Les latinos de différentes origines (Puerto Rico, Amérique latine) et les noirs vivent mélangés dans le Bronx, et la vraie frontière est avec les blancs. Cette dimension raciale et sociale est abordée de manière feutrée dans The Get Down. On l’a dit, Baz Luhrman, sorti vainqueur de la bataille pour la direction de la série, est blanc et australien, on ne peut pas dire qu’il a baigné dans le Bronx des 1970s.

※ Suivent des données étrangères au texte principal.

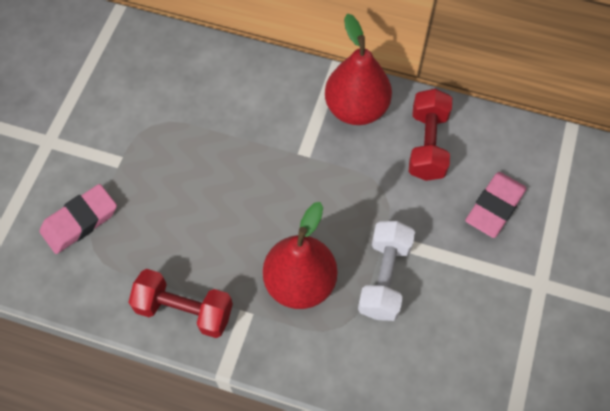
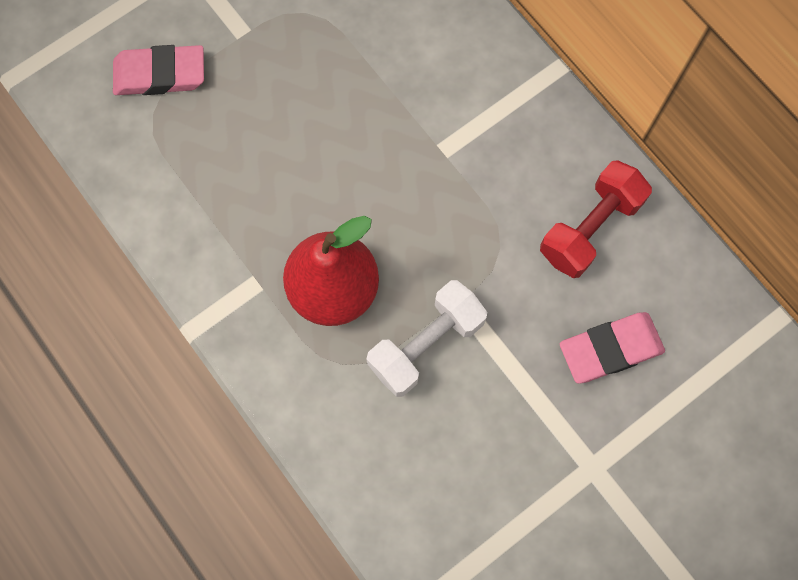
camera: 35 degrees right, 10 degrees up
(184, 310) = (197, 238): red dumbbell -> none
(356, 109) = (541, 134): red pear -> none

Beaucoup d’oeuvres et de récits qui marquent l’histoire du hip hop n’ont pas été créés par des noirs et des latinos, alors qu’il s’agit clairement d’une partie de la « black culture » (ce qui n’enlève rien à la légitimité artistique des Beastie Boys ou d’autres). Outre Luhrmann, on peut citer d’autres blancs qui se sont approprié le sujet : Ed Piskor, Shawn Ryan associé au début au projet The Get Down, Jeff Chang, ou le réalisateur de Wild Style Charlie Ahearn (contrairement à celui de Beat Street, Stan Lathan), preuve que la couleur n’est pas en soi un critère de légitimité pour bien parler de hip hop.

Une époque où Manhattan aussi était mal famée

L’auteur de polars Jérome Charyn, amoureux de Manhattan, a narré les années Ed Koch, le maire en passe d’être élu au moment de The Get Down et qui a profondément marqué l’histoire de sa ville. Dans son livre Metropolis, les pires endroits de la ville, ceux où on risquait de perdre la vie, étaient dans le sud de Manhattan (Alphabet city notamment, quartier à proximité duquel se termine le film Wild Style). Dans The Style Wars, des quartiers entiers de Manhattan sont désignés comme abandonnés par les autorités, délabrés et mal famés. En regardant The Get Down on pourrait croire qu’il y a d’un côté le Bronx, poubelle de la ville, et Manhattan la riche et blanche partie de la ville où tout le monde s’amuse et vit dans de grandes maisons. C’est évidemment plus compliqué que cela. Idem pour les gangs. Le film de série B The Warriors (Les guerriers de la nuit, 1979) est réaliste au moins de ce point de vue là : il existait des gangs dans toute la ville, le Bronx n’était pas le seul terrain de leurs affrontements. Mais en 1977, le Bronx subissait une menace très particulière, pile durant l’été où se déroule l’action de The Get Down, mais totalement absente de la série. Rien de moins pourtant qu’un meurtrier en série, surnommé Son of Sam, qui a plongé la ville dans la peur. Le film de Spike Lee Summer of Sam (1999) lui doit son titre et le cadre de son action. Il y met en scène un été caniculaire, débordant de tensions ethno-raciales entre italiens et noirs dans un quartier sud du Bronx. Rien à voir avec les personnages de The Get Down dont aucune engueulade ou embrouille (et pourtant elles ne manquent pas) ne possède de caractère racial.

Baz Luhrman n’est pas Spike Lee, mais le choix d’atténuer la dimension raciale dans The Get Down pourrait surprendre, dans la mesure où le défaut qui guette la série n’est pas la pauvreté de matériau mais au contraire le trop plein.